(Data supplied):

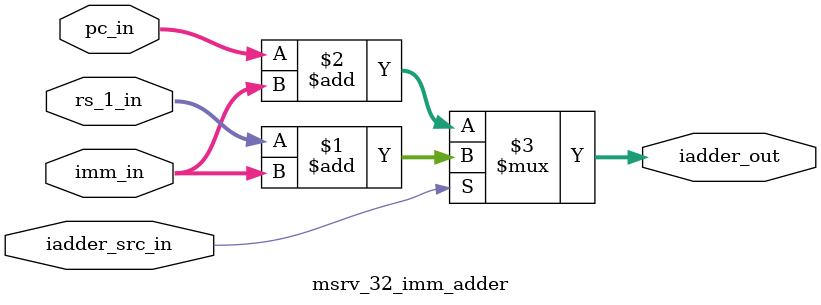
<source format=v>
module msrv_32_imm_adder(input wire  [31:0] rs_1_in,
        		       input wire iadder_src_in,
                               input wire [31:0] imm_in,
			       input wire [31:0]pc_in,
			       output [31:0] iadder_out);


assign iadder_out = iadder_src_in ? (rs_1_in+imm_in) : (pc_in + imm_in);
endmodule 
</source>
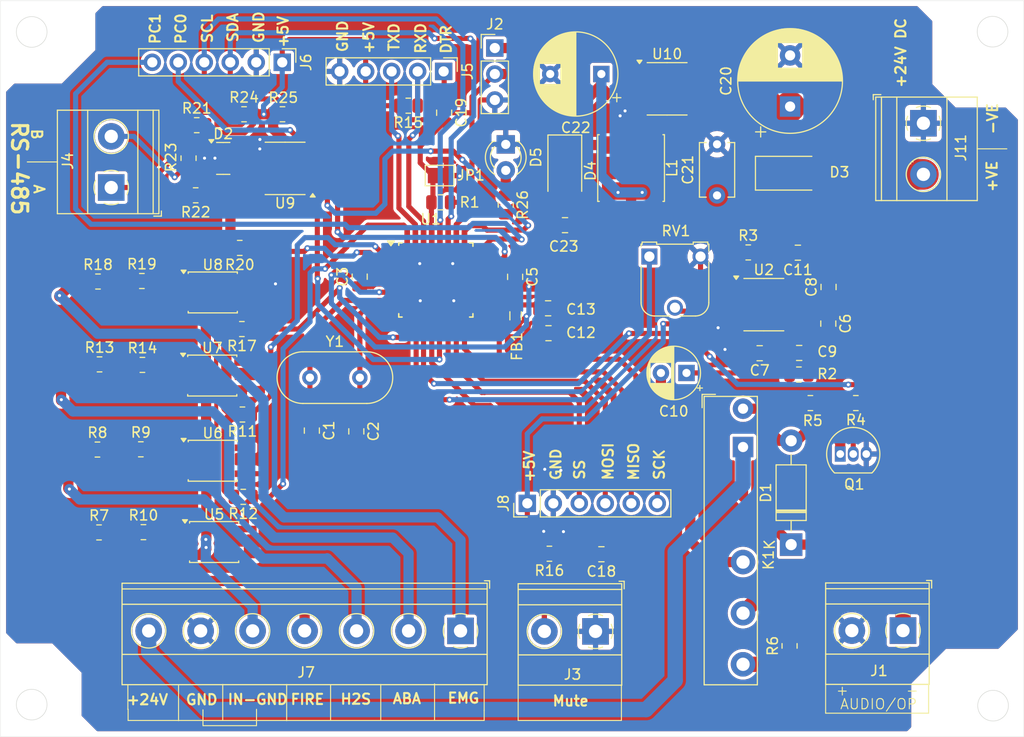
<source format=kicad_pcb>
(kicad_pcb
	(version 20240108)
	(generator "pcbnew")
	(generator_version "8.0")
	(general
		(thickness 1.6)
		(legacy_teardrops no)
	)
	(paper "A4")
	(layers
		(0 "F.Cu" signal)
		(31 "B.Cu" signal)
		(32 "B.Adhes" user "B.Adhesive")
		(33 "F.Adhes" user "F.Adhesive")
		(34 "B.Paste" user)
		(35 "F.Paste" user)
		(36 "B.SilkS" user "B.Silkscreen")
		(37 "F.SilkS" user "F.Silkscreen")
		(38 "B.Mask" user)
		(39 "F.Mask" user)
		(40 "Dwgs.User" user "User.Drawings")
		(41 "Cmts.User" user "User.Comments")
		(42 "Eco1.User" user "User.Eco1")
		(43 "Eco2.User" user "User.Eco2")
		(44 "Edge.Cuts" user)
		(45 "Margin" user)
		(46 "B.CrtYd" user "B.Courtyard")
		(47 "F.CrtYd" user "F.Courtyard")
		(48 "B.Fab" user)
		(49 "F.Fab" user)
		(50 "User.1" user)
		(51 "User.2" user)
		(52 "User.3" user)
		(53 "User.4" user)
		(54 "User.5" user)
		(55 "User.6" user)
		(56 "User.7" user)
		(57 "User.8" user)
		(58 "User.9" user)
	)
	(setup
		(stackup
			(layer "F.SilkS"
				(type "Top Silk Screen")
			)
			(layer "F.Paste"
				(type "Top Solder Paste")
			)
			(layer "F.Mask"
				(type "Top Solder Mask")
				(thickness 0.01)
			)
			(layer "F.Cu"
				(type "copper")
				(thickness 0.035)
			)
			(layer "dielectric 1"
				(type "core")
				(thickness 1.51)
				(material "FR4")
				(epsilon_r 4.5)
				(loss_tangent 0.02)
			)
			(layer "B.Cu"
				(type "copper")
				(thickness 0.035)
			)
			(layer "B.Mask"
				(type "Bottom Solder Mask")
				(thickness 0.01)
			)
			(layer "B.Paste"
				(type "Bottom Solder Paste")
			)
			(layer "B.SilkS"
				(type "Bottom Silk Screen")
			)
			(copper_finish "None")
			(dielectric_constraints no)
		)
		(pad_to_mask_clearance 0)
		(allow_soldermask_bridges_in_footprints no)
		(pcbplotparams
			(layerselection 0x00030fc_ffffffff)
			(plot_on_all_layers_selection 0x0000000_00000000)
			(disableapertmacros no)
			(usegerberextensions no)
			(usegerberattributes yes)
			(usegerberadvancedattributes yes)
			(creategerberjobfile yes)
			(dashed_line_dash_ratio 12.000000)
			(dashed_line_gap_ratio 3.000000)
			(svgprecision 4)
			(plotframeref no)
			(viasonmask no)
			(mode 1)
			(useauxorigin no)
			(hpglpennumber 1)
			(hpglpenspeed 20)
			(hpglpendiameter 15.000000)
			(pdf_front_fp_property_popups yes)
			(pdf_back_fp_property_popups yes)
			(dxfpolygonmode yes)
			(dxfimperialunits yes)
			(dxfusepcbnewfont yes)
			(psnegative no)
			(psa4output no)
			(plotreference yes)
			(plotvalue yes)
			(plotfptext yes)
			(plotinvisibletext no)
			(sketchpadsonfab no)
			(subtractmaskfromsilk no)
			(outputformat 1)
			(mirror no)
			(drillshape 0)
			(scaleselection 1)
			(outputdirectory "gerber/")
		)
	)
	(net 0 "")
	(net 1 "GND")
	(net 2 "Net-(U1-XTAL1{slash}PB6)")
	(net 3 "Net-(U1-XTAL2{slash}PB7)")
	(net 4 "+5V")
	(net 5 "Net-(U2-BYPASS)")
	(net 6 "Net-(C10-Pad1)")
	(net 7 "Net-(C9-Pad1)")
	(net 8 "OUT")
	(net 9 "Net-(C11-Pad1)")
	(net 10 "Net-(C11-Pad2)")
	(net 11 "Net-(U1-AVCC)")
	(net 12 "MUTE")
	(net 13 "DTR")
	(net 14 "Net-(J5-Pin_1)")
	(net 15 "+24V")
	(net 16 "Net-(D1-A)")
	(net 17 "A")
	(net 18 "B")
	(net 19 "Net-(D3-A)")
	(net 20 "Net-(D4-K)")
	(net 21 "Net-(D5-A)")
	(net 22 "Net-(J1-Pin_1)")
	(net 23 "TXD")
	(net 24 "RXD")
	(net 25 "OUT_GND")
	(net 26 "Net-(J7-Pin_1)")
	(net 27 "Net-(J7-Pin_3)")
	(net 28 "Net-(J7-Pin_2)")
	(net 29 "Net-(J7-Pin_4)")
	(net 30 "Net-(K1-Pad14)")
	(net 31 "Net-(Q1-B)")
	(net 32 "Net-(R3-Pad1)")
	(net 33 "Relay")
	(net 34 "Net-(R10-Pad1)")
	(net 35 "Net-(R8-Pad2)")
	(net 36 "Net-(R9-Pad2)")
	(net 37 "Net-(R10-Pad2)")
	(net 38 "H2S")
	(net 39 "FIRE")
	(net 40 "Net-(R13-Pad2)")
	(net 41 "Net-(R14-Pad2)")
	(net 42 "ABANDOWN")
	(net 43 "Net-(R18-Pad2)")
	(net 44 "Net-(R19-Pad2)")
	(net 45 "EMG")
	(net 46 "SCL")
	(net 47 "SDA")
	(net 48 "PC3")
	(net 49 "Net-(U2-+)")
	(net 50 "IN")
	(net 51 "unconnected-(U1-ADC6-Pad19)")
	(net 52 "SS")
	(net 53 "MISO")
	(net 54 "RS_MODE")
	(net 55 "MOSI")
	(net 56 "PC1")
	(net 57 "unconnected-(U1-ADC7-Pad22)")
	(net 58 "SCK")
	(net 59 "PC0")
	(net 60 "RXD_S")
	(footprint "Capacitor_SMD:C_0805_2012Metric" (layer "F.Cu") (at 146.4564 85.598))
	(footprint "Package_SO:SO-4_4.4x3.6mm_P2.54mm" (layer "F.Cu") (at 113.6843 100.5078))
	(footprint "Diode_THT:D_DO-41_SOD81_P10.16mm_Horizontal" (layer "F.Cu") (at 170.2054 108.712 90))
	(footprint "Capacitor_SMD:C_0805_2012Metric" (layer "F.Cu") (at 127.7112 97.6376 -90))
	(footprint "Package_SO:SO-4_4.4x3.6mm_P2.54mm" (layer "F.Cu") (at 113.8155 108.458))
	(footprint "Package_QFP:TQFP-32_7x7mm_P0.8mm" (layer "F.Cu") (at 135.4836 82.8294))
	(footprint "Package_SO:SOIC-8_3.9x4.9mm_P1.27mm" (layer "F.Cu") (at 120.7516 71.9186 180))
	(footprint "Capacitor_SMD:C_0805_2012Metric" (layer "F.Cu") (at 136.2964 66.4718 -90))
	(footprint "Resistor_SMD:R_0805_2012Metric" (layer "F.Cu") (at 102.4128 99.4156))
	(footprint "Resistor_SMD:R_0805_2012Metric" (layer "F.Cu") (at 116.32005 79.69365 180))
	(footprint "Resistor_SMD:R_0805_2012Metric" (layer "F.Cu") (at 176.53 94.869 180))
	(footprint "Capacitor_THT:CP_Radial_D8.0mm_P5.00mm" (layer "F.Cu") (at 151.659651 62.6872 180))
	(footprint "Capacitor_SMD:C_0805_2012Metric" (layer "F.Cu") (at 167.132 89.9922 180))
	(footprint "Diode_SMD:D_SMA" (layer "F.Cu") (at 170.2308 72.39))
	(footprint "Capacitor_SMD:C_0805_2012Metric" (layer "F.Cu") (at 128.0414 82.5094 90))
	(footprint "Capacitor_THT:CP_Radial_D10.0mm_P5.00mm" (layer "F.Cu") (at 170.1038 65.867677 90))
	(footprint "TerminalBlock_Phoenix:TerminalBlock_Phoenix_MKDS-1,5-2_1x02_P5.00mm_Horizontal" (layer "F.Cu") (at 103.759 73.787 90))
	(footprint "Resistor_SMD:R_0805_2012Metric" (layer "F.Cu") (at 132.7912 65.786 180))
	(footprint "Capacitor_SMD:C_0805_2012Metric" (layer "F.Cu") (at 170.9928 89.9668 180))
	(footprint "Resistor_SMD:R_0805_2012Metric" (layer "F.Cu") (at 146.5834 109.601 180))
	(footprint "Resistor_SMD:R_0805_2012Metric" (layer "F.Cu") (at 106.807 91.1352))
	(footprint "Capacitor_SMD:C_0805_2012Metric" (layer "F.Cu") (at 173.863 83.5152 90))
	(footprint "Connector_PinHeader_2.54mm:PinHeader_1x05_P2.54mm_Vertical" (layer "F.Cu") (at 136.2456 62.4332 -90))
	(footprint "Resistor_SMD:R_0805_2012Metric" (layer "F.Cu") (at 112.014 74.549 180))
	(footprint "Resistor_SMD:R_0805_2012Metric" (layer "F.Cu") (at 116.7384 66.6242))
	(footprint "Resistor_SMD:R_0805_2012Metric"
		(layer "F.Cu")
		(uuid "48bbaead-c849-49cc-9aeb-d1d95b1475b2")
		(at 116.6603 104.0384 180)
		(descr "Resistor SMD 0805 (2012 Metric), square (rectangular) end terminal, IPC_7351 nominal, (Body size source: IPC-SM-782 page 72, https://www.pcb-3d.com/wordpress/wp-content/uploads/ipc-sm-782a_amendment_1_and_2.pdf), generated with kicad-footprint-generator")
		(tags "resistor")
		(property "Reference" "R12"
			(at 0 -1.65 0)
			(layer "F.SilkS")
			(uuid "defba12f-8a8d-42ba-aa84-1e7f81ffe234")
			(effects
				(font
					(size 1 1)
					(thickness 0.15)
				)
			)
		)
		(property "Value" "10K"
			(at 0 1.65 0)
			(layer "F.Fab")
			(uuid "0dd276ac-d93b-4a65-b36b-92868ec2a9b0")
			(effects
				(font
					(size 1 1)
					(thickness 0.15)
				)
			)
		)
		(property "Footprint" "Resistor_SMD:R_0805_2012Metric"
			(at 0 0 180)
			(unlocked yes)
			(layer "F.Fab")
			(hide yes)
			(uuid "991897f5-b261-4833-9f22-2c102981611a")
			(effects
				(font
					(size 1.27 1.27)
					(thickness 0.15)
				)
			)
		)
		(property "Datasheet" ""
			(at 0 0 180)
			(unlocked yes)
			(layer "F.Fab")
			(hide yes)
			(uuid "e2576cea-82d9-4efe-b019-7a603fc7a700")
			(effects
				(font
					(size 1.27 1.27)
					(thickness 0.15)
				)
			)
		)
		(property "Description" ""
			(at 0 0 180)
			(unlocked yes)
			(layer "F.Fab")
			(hide yes)
			(uuid "5f51aa19-7903-40cc-a50b-7e0ad45c4f81")
			(effects
				(font
					(size 1.27 1.27)
					(thickness 0.15)
				)
			)
		)
		(property ki_fp_filters "R_*")
		(path "/11edb3ad-b4fe-4098-b622-1a58ab056324")
		(sheetname "Root")
		(sheetfile "messenger_Project.kicad_sch")
		(attr smd)
		(fp_line
			(start -0.227064 0.735)
			(end 0.227064 0.735)
			(stroke
				(width 0.12)
				(type solid)
			)
			(layer "F.SilkS")
			(uuid "f1518bb1-34a4-41db-b5ba-a84bf4a33145")
		)
		(fp_line
			(start -0.227064 -0.735)
			(end 0.227064 -0.735)
			(stroke
				(width 0.12)
				(type solid)
			)
			(layer "F.SilkS")
			(uuid "b8c06cc2-da6c-4aad-af65-ae27d9cd6eee")
		)
		(fp_line
			(start 1.68 0.95)
			(end -1.68 0.95)
			(stroke
				(width 0.05)
				(type solid)
			)
			(layer "F.CrtYd")
			(uuid "6c465a6d-a842-4512-83f6-f47de63274a4")
		)
		(fp_line
			(start 1.68 -0.95)
			(end 1.68 0.95)
			(stroke
				(width 0.05)
				(type solid)
			)
			(layer "F.CrtYd")
			(uuid "3cef5d73-b219-416e-81fe-baecfa52bbc1")
		)
		(fp_line
			(start -1.68 0.95)
			(end -1.68 -0.95)
			(stroke
				(width 0.05)
				(type solid)
			)
			(layer "F.CrtYd")
			(uuid "8a14fa19-0317-4bfb-80e3-1ce142fdd31a")
		)
		(fp_line
			(start -1.68 -0.95)
			(end 1.68 -0.95)
			(stroke
				(width 0.05)
				(type solid)
			)
			(layer "F.CrtYd")
			(uuid "4537cda2-e3fd-45c6-8710-babdda971933")
		)
		(fp_line
			(start 1 0.625)
			(end -1 0.625)
			(stroke
				(width 0.1)
				(type solid)
			)
			(layer "F.Fab")
			(uuid "20ab795d-086e-4557-9ff8-d90fe7008c9a")
		)
		(fp_line
			(start 1 -0.625)
			(end 1 0.625)
			(stroke
				(width 0.1)
				(type solid)
			)
			(layer "F.Fab")
			(uuid "6ed8bb37-6626-4df2-8170-b1ed64c26791")
		)
		(fp_line
			(start -1 0.625)
			(end -1 -0.625)
			(stroke
				(width 0.1)
				(type solid)
			)
			(layer "F.Fab")
			(uuid "6fa0887c-773d-4d86-97e4-72575b8e66e6")
		)
		(fp_line
			(start -1 -0.625)
			(end 1 -0.625)
			(stroke
				(width 0.1)
				(type solid)
			)
			(layer "F.Fab")
			(uuid "f3837832-916e-4ebc-bf42-f6692a128086")
		)
		(fp_text user "${REFERENCE}"
			(at 0 0 0)
			(layer "F.Fab")
			(uuid "7c54b8ff-9300-4daa-a748-2436948d46cf")
			(effects
				(font
					(size 0.5
... [832475 chars truncated]
</source>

(What to work on): Copy out every line of the listing that contains the string "slash".

(Reply to the task):
	(net 2 "Net-(U1-XTAL1{slash}PB6)")
	(net 3 "Net-(U1-XTAL2{slash}PB7)")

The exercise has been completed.